[Data supplied]:
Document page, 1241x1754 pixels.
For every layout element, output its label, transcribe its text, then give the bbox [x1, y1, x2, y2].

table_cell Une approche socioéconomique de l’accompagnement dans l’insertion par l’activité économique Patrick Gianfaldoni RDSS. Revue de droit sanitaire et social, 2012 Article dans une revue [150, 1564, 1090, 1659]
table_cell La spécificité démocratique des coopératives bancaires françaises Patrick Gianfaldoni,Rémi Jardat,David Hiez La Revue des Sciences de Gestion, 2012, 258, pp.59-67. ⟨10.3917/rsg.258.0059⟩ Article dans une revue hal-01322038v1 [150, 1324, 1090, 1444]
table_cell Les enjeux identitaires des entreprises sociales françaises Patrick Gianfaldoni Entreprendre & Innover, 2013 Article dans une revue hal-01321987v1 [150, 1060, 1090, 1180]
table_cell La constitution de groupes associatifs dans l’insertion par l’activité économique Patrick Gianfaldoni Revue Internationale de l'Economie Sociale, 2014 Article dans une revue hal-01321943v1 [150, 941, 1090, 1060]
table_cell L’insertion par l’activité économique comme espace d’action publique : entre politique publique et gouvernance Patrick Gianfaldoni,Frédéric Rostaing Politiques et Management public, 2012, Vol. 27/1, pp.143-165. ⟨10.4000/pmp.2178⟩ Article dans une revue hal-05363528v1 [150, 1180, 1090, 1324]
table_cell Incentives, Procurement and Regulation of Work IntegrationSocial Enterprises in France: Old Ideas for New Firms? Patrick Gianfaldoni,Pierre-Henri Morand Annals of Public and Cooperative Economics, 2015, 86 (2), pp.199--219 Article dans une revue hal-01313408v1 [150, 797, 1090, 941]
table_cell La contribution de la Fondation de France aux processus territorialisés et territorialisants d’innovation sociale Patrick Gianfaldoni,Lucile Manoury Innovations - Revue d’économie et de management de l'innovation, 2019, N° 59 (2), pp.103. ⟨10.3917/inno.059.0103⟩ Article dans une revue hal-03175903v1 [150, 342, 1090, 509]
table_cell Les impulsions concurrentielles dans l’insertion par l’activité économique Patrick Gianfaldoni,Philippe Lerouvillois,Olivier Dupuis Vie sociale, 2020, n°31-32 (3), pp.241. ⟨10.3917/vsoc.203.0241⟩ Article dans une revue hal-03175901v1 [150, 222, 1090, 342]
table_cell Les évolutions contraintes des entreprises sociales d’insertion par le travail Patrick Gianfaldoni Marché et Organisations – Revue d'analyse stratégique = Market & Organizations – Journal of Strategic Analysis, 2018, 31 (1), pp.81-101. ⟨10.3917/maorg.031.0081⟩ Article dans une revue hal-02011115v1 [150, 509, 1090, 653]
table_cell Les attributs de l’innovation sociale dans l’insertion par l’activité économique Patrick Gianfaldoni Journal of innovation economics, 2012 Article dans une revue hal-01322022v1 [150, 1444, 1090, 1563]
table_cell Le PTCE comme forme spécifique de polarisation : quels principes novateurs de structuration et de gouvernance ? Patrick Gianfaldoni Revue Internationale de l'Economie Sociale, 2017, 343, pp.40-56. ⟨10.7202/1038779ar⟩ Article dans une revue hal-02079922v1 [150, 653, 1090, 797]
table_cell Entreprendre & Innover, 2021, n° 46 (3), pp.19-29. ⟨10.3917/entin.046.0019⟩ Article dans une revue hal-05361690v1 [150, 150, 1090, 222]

[Job]:
Convert the records above into a JSON list of strings, one string per line, leaving out blank lines.

[Reply]:
[
  "Document page, 1241x1754 pixels.",
  "For every layout element, output its label, transcribe its text, then give the bbox [x1, y1, x2, y2].",
  "table_cell Une approche socioéconomique de l’accompagnement dans l’insertion par l’activité économique Patrick Gianfaldoni RDSS. Revue de droit sanitaire et social, 2012 Article dans une revue [150, 1564, 1090, 1659]",
  "table_cell La spécificité démocratique des coopératives bancaires françaises Patrick Gianfaldoni,Rémi Jardat,David Hiez La Revue des Sciences de Gestion, 2012, 258, pp.59-67. ⟨10.3917/rsg.258.0059⟩ Article dans une revue hal-01322038v1 [150, 1324, 1090, 1444]",
  "table_cell Les enjeux identitaires des entreprises sociales françaises Patrick Gianfaldoni Entreprendre & Innover, 2013 Article dans une revue hal-01321987v1 [150, 1060, 1090, 1180]",
  "table_cell La constitution de groupes associatifs dans l’insertion par l’activité économique Patrick Gianfaldoni Revue Internationale de l'Economie Sociale, 2014 Article dans une revue hal-01321943v1 [150, 941, 1090, 1060]",
  "table_cell L’insertion par l’activité économique comme espace d’action publique : entre politique publique et gouvernance Patrick Gianfaldoni,Frédéric Rostaing Politiques et Management public, 2012, Vol. 27/1, pp.143-165. ⟨10.4000/pmp.2178⟩ Article dans une revue hal-05363528v1 [150, 1180, 1090, 1324]",
  "table_cell Incentives, Procurement and Regulation of Work IntegrationSocial Enterprises in France: Old Ideas for New Firms? Patrick Gianfaldoni,Pierre-Henri Morand Annals of Public and Cooperative Economics, 2015, 86 (2), pp.199--219 Article dans une revue hal-01313408v1 [150, 797, 1090, 941]",
  "table_cell La contribution de la Fondation de France aux processus territorialisés et territorialisants d’innovation sociale Patrick Gianfaldoni,Lucile Manoury Innovations - Revue d’économie et de management de l'innovation, 2019, N° 59 (2), pp.103. ⟨10.3917/inno.059.0103⟩ Article dans une revue hal-03175903v1 [150, 342, 1090, 509]",
  "table_cell Les impulsions concurrentielles dans l’insertion par l’activité économique Patrick Gianfaldoni,Philippe Lerouvillois,Olivier Dupuis Vie sociale, 2020, n°31-32 (3), pp.241. ⟨10.3917/vsoc.203.0241⟩ Article dans une revue hal-03175901v1 [150, 222, 1090, 342]",
  "table_cell Les évolutions contraintes des entreprises sociales d’insertion par le travail Patrick Gianfaldoni Marché et Organisations – Revue d'analyse stratégique = Market & Organizations – Journal of Strategic Analysis, 2018, 31 (1), pp.81-101. ⟨10.3917/maorg.031.0081⟩ Article dans une revue hal-02011115v1 [150, 509, 1090, 653]",
  "table_cell Les attributs de l’innovation sociale dans l’insertion par l’activité économique Patrick Gianfaldoni Journal of innovation economics, 2012 Article dans une revue hal-01322022v1 [150, 1444, 1090, 1563]",
  "table_cell Le PTCE comme forme spécifique de polarisation : quels principes novateurs de structuration et de gouvernance ? Patrick Gianfaldoni Revue Internationale de l'Economie Sociale, 2017, 343, pp.40-56. ⟨10.7202/1038779ar⟩ Article dans une revue hal-02079922v1 [150, 653, 1090, 797]",
  "table_cell Entreprendre & Innover, 2021, n° 46 (3), pp.19-29. ⟨10.3917/entin.046.0019⟩ Article dans une revue hal-05361690v1 [150, 150, 1090, 222]"
]